As always, one has to be cautious about drawing general conclusions from this study. It is limited to residents of Finland. It is limited to patients who had been hospitalized because of a suicide attempt. It is limited to patients who did not have psychosis.
There are some positives. The authors appear to have no conflict of interest. That is, they are not drug company shills. They had a large, comprehensive data set to work with.
The thing about this study that is at least somewhat reassuring, is that overall, the use of antidepressants was associated with a decrease in overall mortality. Doctors tend to notice things like that, because it is a bottom-line assessment. Regardless of all the nuances and pros and cons and political and sociocultural issues, if the end result is a reduction in mortality, then you know you are on the right track. Or at least not very far off track.
As for the specifics, it suggests that the old standby, fluoxetine, is still a good choice. The deal with venlafaxine and paroxetine suggests that they should not be first-line drugs, until further notice.
As an aside, when patients ask me how to choose an antidepressant, I'll sometimes comment that "all other things being equal, if you need a tiebreaker, the older drugs are preferred over the newer ones."









Comments
I have heard it said that the reason antidepressants can increase the incidence of suicide is that in cases of people who are so depressed that they can't even muster the physical and mental energy to try to kill themselves, it lifts them just enough out of this state that they have the energy to attempt suicide, but not high enough that they no longer wish to die. Is there any evidence that this is actually the case?
Posted by: PhysioProf | December 9, 2006 12:11 PM
There is anecdotal evidence about the phenomenon you mention, but not systematic evidence. It is obviously very difficult to find out what motivated people to kill themselves, because after they are successful, they cannot talk anymore.
It appears that suicide attempts and completed suicide are such different phenomena that it is hard to generalize findings about one class of events to the other.

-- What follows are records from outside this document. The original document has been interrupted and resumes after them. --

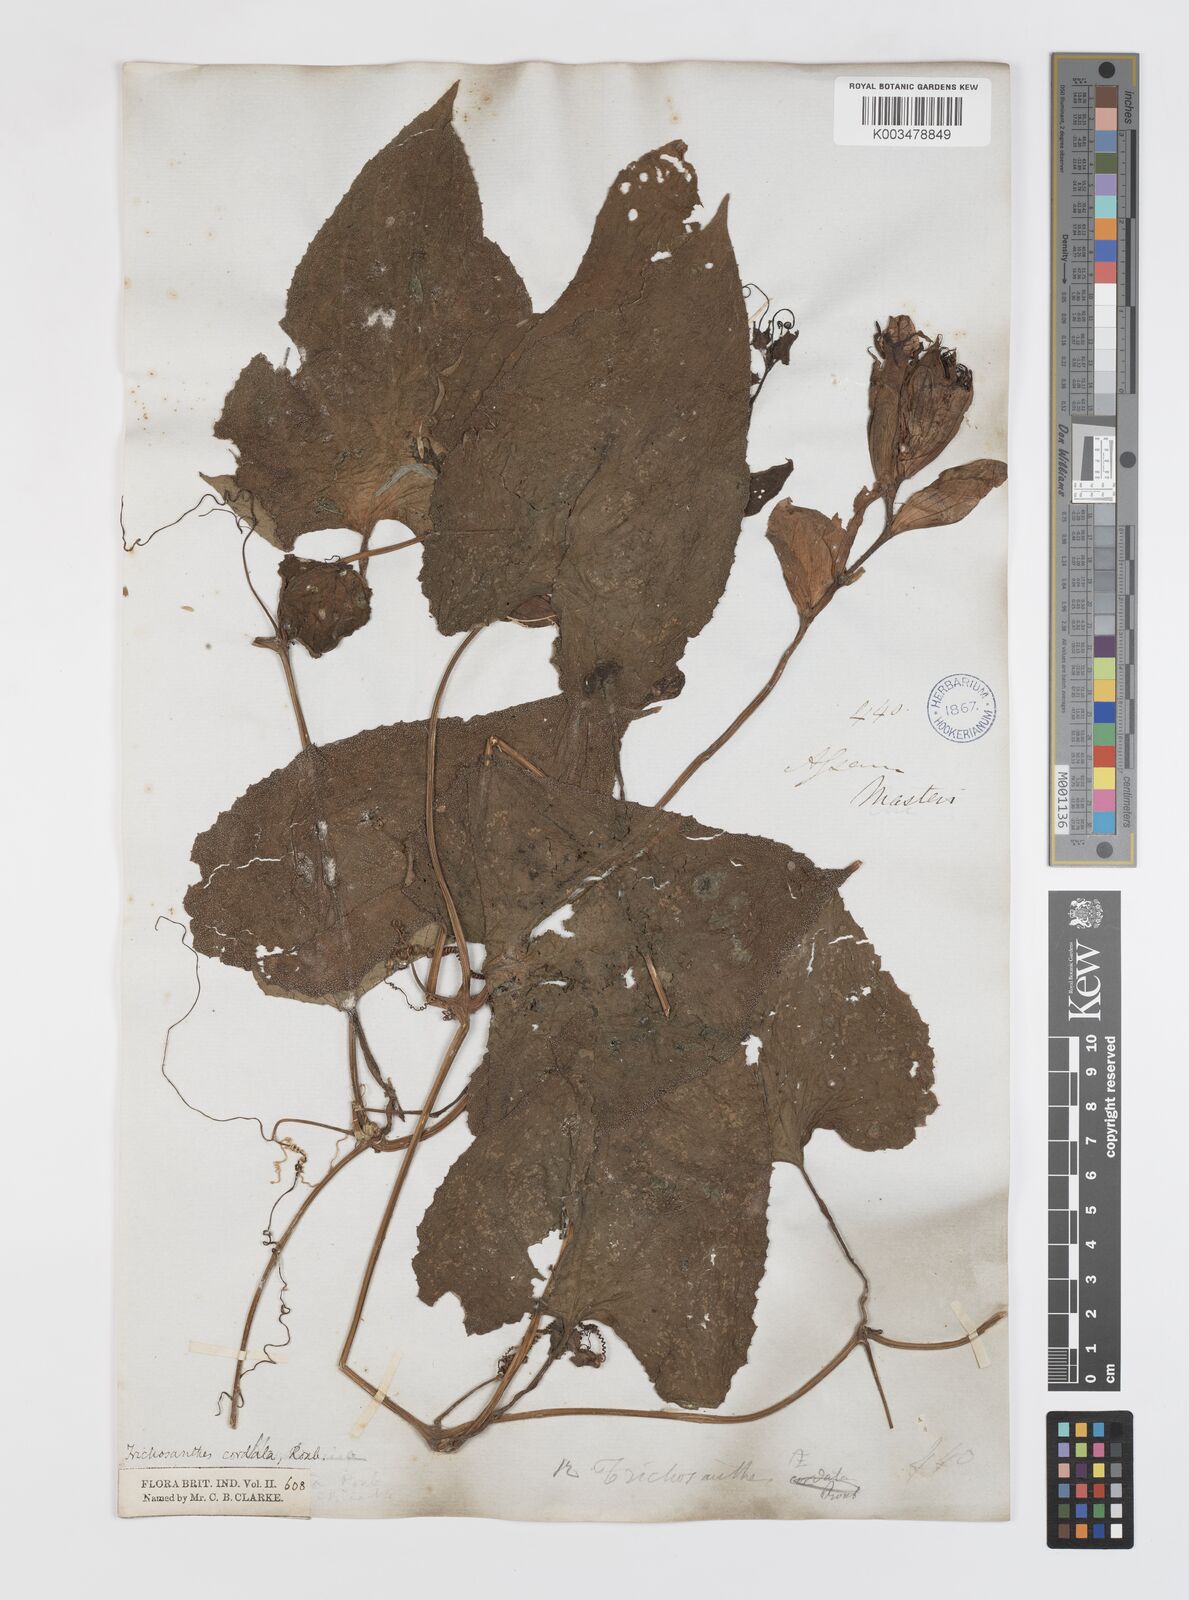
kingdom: Plantae
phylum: Tracheophyta
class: Magnoliopsida
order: Cucurbitales
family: Cucurbitaceae
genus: Trichosanthes
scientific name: Trichosanthes cordata
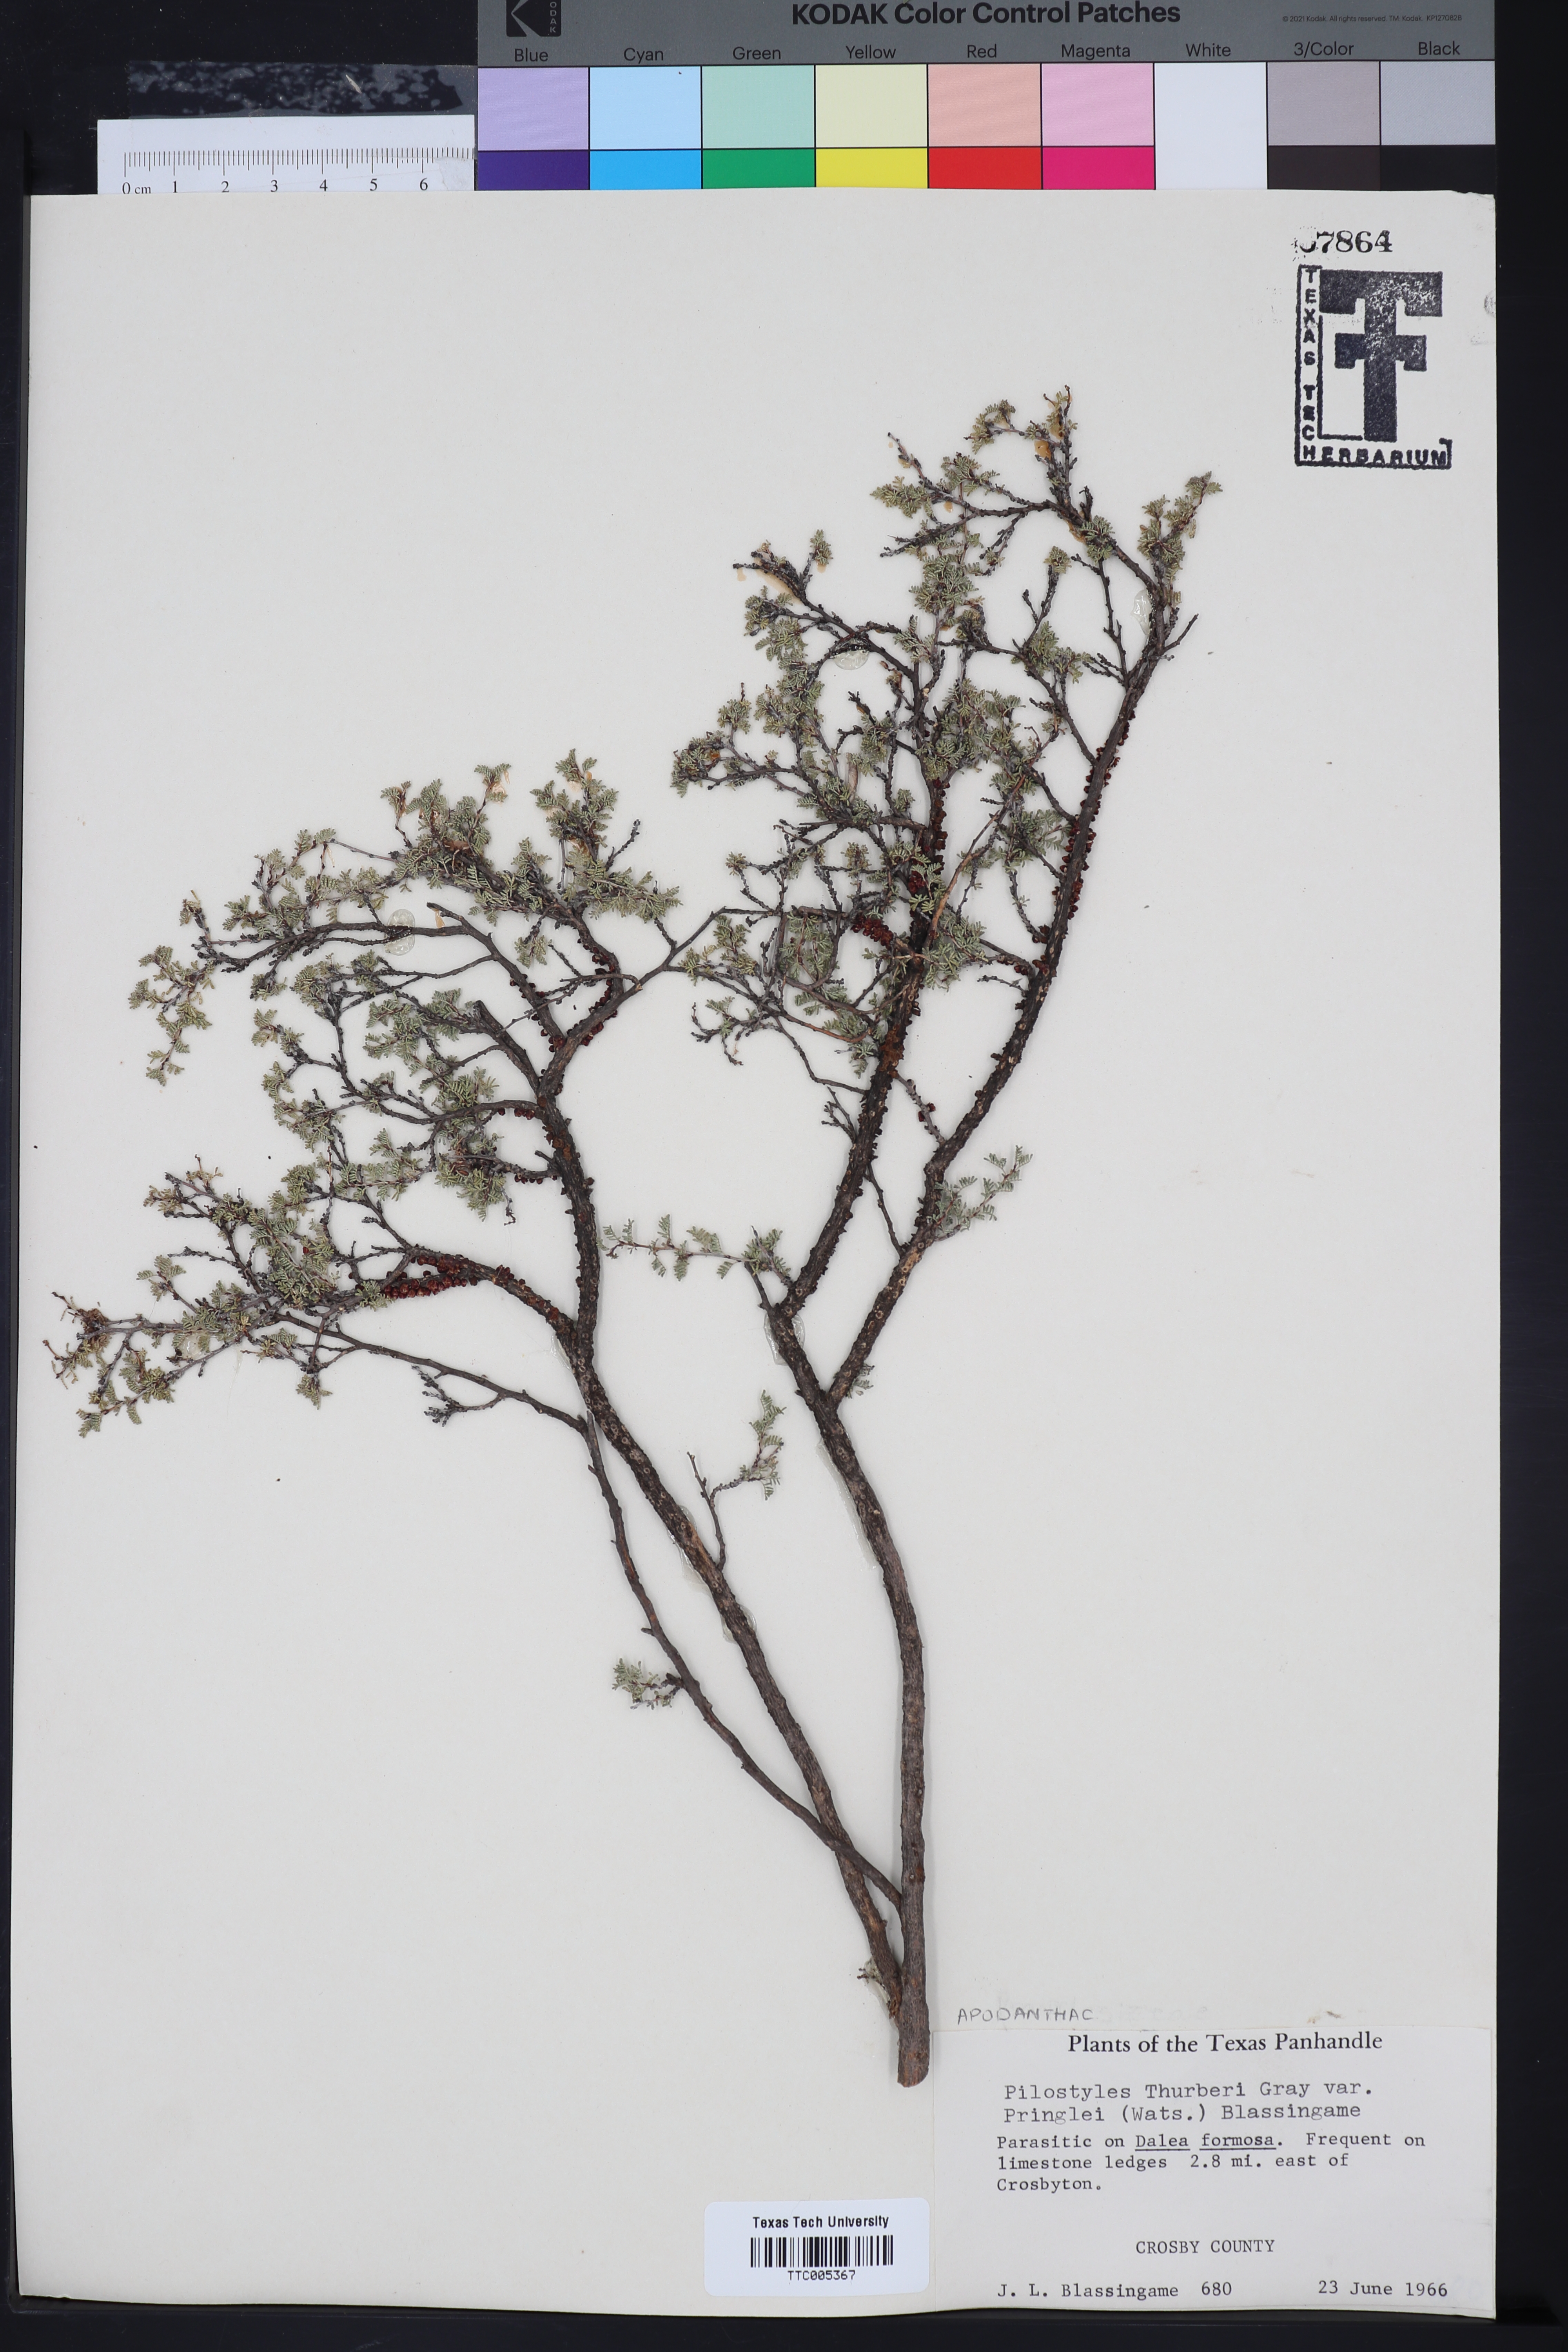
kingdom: Plantae
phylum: Tracheophyta
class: Magnoliopsida
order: Cucurbitales
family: Apodanthaceae
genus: Pilostyles
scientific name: Pilostyles thurberi
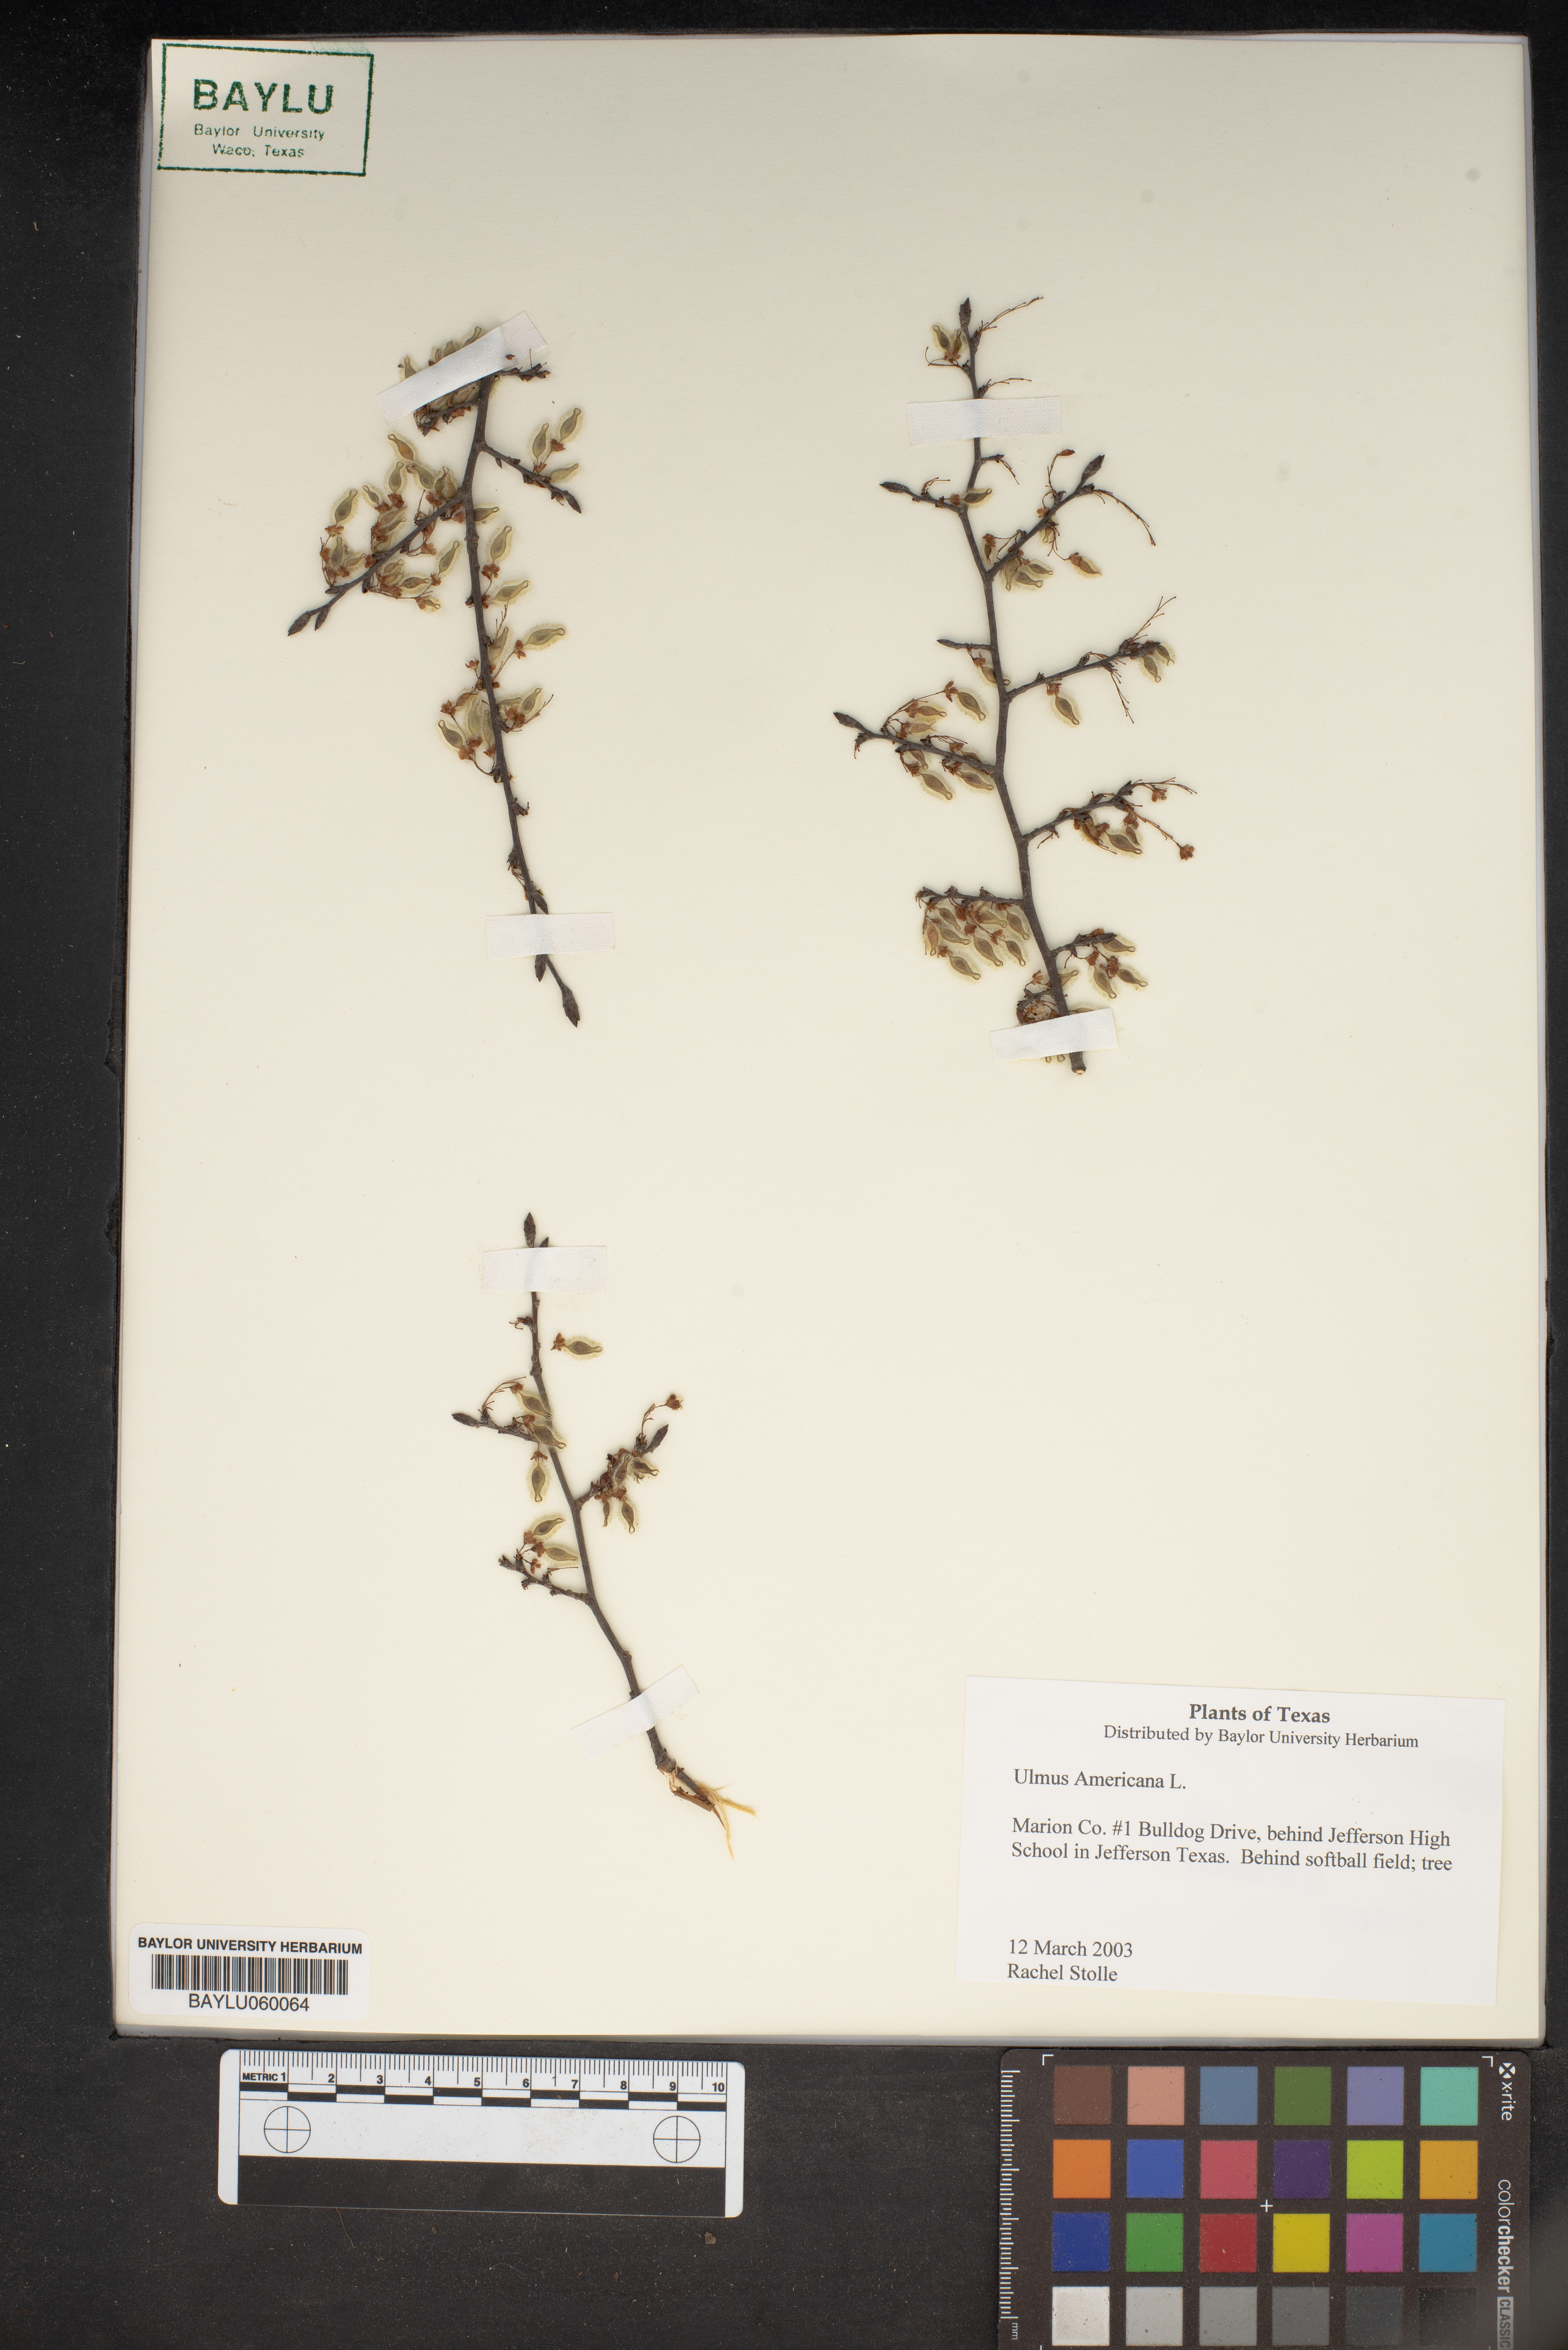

We ask people who attempt suicide why they did it, but what does that tell us about those who actually succeeded in killing themselves? No way to know.
With that caveat in mind, I can tell you that when people are treaded with antidepressants, not all symptoms improve at the same rate. I can't recall any citation, but I am fairly sure there are studies showing that psychomotor retardation is one of the symptoms that improves first.
In fact, it happens sometimes that people will start to look better before they feel better. They look better when they are more lively, have more gestures and facial expression, etc.
I've had patients tell me that it is annoying when, in that early phase, people tell the patient he or she looks better, when they still feel the same. It is kind of alienating when there is that discordance between what the patient experiences inside, and what others tell them they see from the outside.
But getting back to the point, we can say objectively that energy level tends to improve earlier than other symptoms. What is hard to do, is to prove the link between that and the incidence of suicide or attempts. For what it is worth, mental health professionals do tend to believe they are linked.